The Story Behind the Stopwatch

Moynihan laid out the routine plainly — newspapers, inbox, gym — all wrapped up before most of corporate America has located its keys. He's framed punctuality as a deeply ingrained personal value, something that’s baked in rather than performed for effect (no "I value your time" energy here, just a guy who genuinely seems to run on rails). And his read on lateness to meetings isn't that it's rude, or unprofessional, it’s that it's selfish. A word choice that does a lot of heavy lifting, because it reframes a scheduling slip as a moral one.

The real story here is that one of the most senior bankers in the world is treating fifteen minutes of your time like it belongs to him too — and arguing that wasting it is a character issue, not a calendar issue.

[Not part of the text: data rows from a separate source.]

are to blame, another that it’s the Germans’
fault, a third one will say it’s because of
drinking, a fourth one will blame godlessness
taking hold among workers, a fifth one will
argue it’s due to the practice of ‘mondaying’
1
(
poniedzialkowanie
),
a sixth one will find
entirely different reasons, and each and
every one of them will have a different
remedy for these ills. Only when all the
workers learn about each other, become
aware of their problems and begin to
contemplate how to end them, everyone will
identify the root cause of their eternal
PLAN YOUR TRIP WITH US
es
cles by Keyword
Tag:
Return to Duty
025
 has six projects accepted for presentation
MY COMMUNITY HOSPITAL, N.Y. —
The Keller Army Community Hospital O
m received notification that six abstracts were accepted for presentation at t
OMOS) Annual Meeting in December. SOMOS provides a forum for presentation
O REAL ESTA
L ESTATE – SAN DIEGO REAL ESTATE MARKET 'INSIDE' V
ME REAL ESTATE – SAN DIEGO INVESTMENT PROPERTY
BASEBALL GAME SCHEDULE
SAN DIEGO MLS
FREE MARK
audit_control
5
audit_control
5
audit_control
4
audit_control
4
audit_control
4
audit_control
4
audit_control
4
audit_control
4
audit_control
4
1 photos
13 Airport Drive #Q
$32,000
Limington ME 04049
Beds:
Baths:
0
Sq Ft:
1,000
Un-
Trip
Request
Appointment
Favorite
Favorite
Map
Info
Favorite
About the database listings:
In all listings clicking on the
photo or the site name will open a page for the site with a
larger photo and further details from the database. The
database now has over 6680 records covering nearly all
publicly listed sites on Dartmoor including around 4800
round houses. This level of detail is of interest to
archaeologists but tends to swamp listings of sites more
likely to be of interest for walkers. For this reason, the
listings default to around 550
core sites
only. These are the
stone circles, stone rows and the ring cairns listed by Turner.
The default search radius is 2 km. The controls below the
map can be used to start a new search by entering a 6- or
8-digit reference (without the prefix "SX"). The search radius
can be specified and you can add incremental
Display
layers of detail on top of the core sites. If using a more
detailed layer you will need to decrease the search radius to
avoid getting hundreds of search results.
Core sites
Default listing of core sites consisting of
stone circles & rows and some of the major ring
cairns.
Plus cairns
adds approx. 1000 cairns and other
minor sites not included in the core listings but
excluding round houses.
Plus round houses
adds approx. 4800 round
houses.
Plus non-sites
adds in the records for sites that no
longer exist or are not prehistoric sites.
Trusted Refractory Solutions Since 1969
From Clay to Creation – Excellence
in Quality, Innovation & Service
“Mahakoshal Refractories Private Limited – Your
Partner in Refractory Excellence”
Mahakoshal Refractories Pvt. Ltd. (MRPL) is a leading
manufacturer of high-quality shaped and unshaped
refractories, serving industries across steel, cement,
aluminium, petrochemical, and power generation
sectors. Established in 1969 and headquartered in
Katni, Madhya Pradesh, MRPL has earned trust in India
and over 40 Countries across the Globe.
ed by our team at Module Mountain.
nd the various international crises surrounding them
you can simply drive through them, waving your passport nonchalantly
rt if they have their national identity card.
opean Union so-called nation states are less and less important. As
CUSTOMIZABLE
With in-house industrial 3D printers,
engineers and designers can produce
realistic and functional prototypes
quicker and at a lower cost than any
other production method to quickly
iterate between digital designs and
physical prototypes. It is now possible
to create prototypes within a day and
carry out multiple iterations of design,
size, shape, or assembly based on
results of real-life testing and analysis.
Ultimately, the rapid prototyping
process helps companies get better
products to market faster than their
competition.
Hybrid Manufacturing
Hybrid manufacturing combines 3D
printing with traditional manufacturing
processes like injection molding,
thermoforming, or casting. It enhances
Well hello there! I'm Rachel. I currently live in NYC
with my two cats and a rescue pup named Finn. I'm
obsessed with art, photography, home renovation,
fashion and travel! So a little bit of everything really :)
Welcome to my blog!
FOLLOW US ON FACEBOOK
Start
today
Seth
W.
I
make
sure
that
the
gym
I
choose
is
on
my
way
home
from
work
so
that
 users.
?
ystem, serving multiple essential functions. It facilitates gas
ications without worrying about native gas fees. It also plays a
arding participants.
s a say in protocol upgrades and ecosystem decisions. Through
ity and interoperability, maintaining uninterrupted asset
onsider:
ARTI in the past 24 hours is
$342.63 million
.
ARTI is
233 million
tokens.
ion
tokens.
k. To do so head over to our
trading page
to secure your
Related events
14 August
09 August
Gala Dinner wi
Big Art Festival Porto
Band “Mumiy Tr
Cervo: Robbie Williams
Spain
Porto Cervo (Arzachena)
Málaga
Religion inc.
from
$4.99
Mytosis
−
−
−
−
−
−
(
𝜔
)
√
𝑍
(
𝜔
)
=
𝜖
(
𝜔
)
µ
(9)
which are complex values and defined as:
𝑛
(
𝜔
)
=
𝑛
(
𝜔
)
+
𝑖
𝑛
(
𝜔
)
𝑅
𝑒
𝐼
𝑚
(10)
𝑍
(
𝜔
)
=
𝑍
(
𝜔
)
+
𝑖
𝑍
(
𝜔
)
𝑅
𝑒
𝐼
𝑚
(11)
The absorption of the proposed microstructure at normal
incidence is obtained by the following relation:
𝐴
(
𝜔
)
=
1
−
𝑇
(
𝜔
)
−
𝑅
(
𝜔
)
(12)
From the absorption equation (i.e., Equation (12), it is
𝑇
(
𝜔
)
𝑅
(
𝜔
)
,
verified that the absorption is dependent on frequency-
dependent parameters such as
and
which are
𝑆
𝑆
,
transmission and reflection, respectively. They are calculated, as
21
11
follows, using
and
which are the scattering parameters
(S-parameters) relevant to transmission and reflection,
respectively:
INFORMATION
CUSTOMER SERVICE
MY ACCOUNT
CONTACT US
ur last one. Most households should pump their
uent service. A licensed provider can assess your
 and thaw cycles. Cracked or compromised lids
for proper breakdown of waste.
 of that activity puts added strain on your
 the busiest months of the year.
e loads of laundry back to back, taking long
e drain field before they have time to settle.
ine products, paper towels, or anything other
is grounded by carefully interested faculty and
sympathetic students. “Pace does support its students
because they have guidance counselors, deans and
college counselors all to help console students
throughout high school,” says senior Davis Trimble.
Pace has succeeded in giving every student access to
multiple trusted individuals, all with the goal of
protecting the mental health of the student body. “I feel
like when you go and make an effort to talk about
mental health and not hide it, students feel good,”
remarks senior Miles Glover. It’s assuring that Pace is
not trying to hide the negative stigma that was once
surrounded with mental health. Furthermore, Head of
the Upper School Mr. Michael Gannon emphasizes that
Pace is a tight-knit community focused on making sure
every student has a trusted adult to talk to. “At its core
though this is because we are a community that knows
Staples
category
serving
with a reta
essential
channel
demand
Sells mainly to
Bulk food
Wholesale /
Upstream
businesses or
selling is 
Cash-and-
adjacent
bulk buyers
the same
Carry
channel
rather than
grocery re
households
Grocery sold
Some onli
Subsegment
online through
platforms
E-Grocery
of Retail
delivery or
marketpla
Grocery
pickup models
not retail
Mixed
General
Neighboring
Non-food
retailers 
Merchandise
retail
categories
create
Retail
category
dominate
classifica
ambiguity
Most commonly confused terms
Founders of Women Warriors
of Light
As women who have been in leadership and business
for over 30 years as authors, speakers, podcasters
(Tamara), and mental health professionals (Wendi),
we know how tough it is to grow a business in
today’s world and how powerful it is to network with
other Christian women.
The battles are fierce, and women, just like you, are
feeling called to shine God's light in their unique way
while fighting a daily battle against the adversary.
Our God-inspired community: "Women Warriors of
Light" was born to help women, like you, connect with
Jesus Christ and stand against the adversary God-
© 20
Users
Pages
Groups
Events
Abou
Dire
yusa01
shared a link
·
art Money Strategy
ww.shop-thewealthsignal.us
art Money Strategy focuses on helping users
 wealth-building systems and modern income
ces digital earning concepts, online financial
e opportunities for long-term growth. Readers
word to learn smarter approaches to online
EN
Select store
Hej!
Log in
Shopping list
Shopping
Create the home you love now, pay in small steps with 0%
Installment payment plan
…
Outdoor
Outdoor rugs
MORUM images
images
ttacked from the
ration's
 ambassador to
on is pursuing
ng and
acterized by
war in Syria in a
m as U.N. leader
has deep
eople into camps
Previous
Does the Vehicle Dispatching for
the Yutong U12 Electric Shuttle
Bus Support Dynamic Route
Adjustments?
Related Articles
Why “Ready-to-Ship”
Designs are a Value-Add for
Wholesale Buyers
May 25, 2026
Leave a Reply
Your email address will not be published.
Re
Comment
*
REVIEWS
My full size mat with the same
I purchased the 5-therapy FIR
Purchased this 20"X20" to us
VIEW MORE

Why This Should Matter to You, Founder

Here's the thing about routines like Moynihan's: they're not really about newspapers or gym sessions. They're about control over the one resource nobody can manufacture more of. When a CEO frames lateness as selfish rather than sloppy, he's making a quiet argument that time management is leadership, full stop. It’s not a soft skill or a personality quirk, it’s the actual job.

If you're running a team, this is worth sitting with for a second. Every late arrival to your 9 a.m. is a tiny referendum on whose time matters more in that room. You don't need a five-newspaper morning to make the point (please, for the love of your inbox, don't try to copy that exact stack). But you do need a culture where "running five minutes behind" isn't treated as a charming personality trait. Because if your top performers are quietly clocking who keeps everyone waiting, Moynihan's already told you what they're calling it in their heads.

Maybe the real flex isn't the five newspapers or the 7 a.m. gym session, it's that Moynihan apparently has time left over to judge the rest of us for being four minutes late. Respect the discipline. Fear the inbox.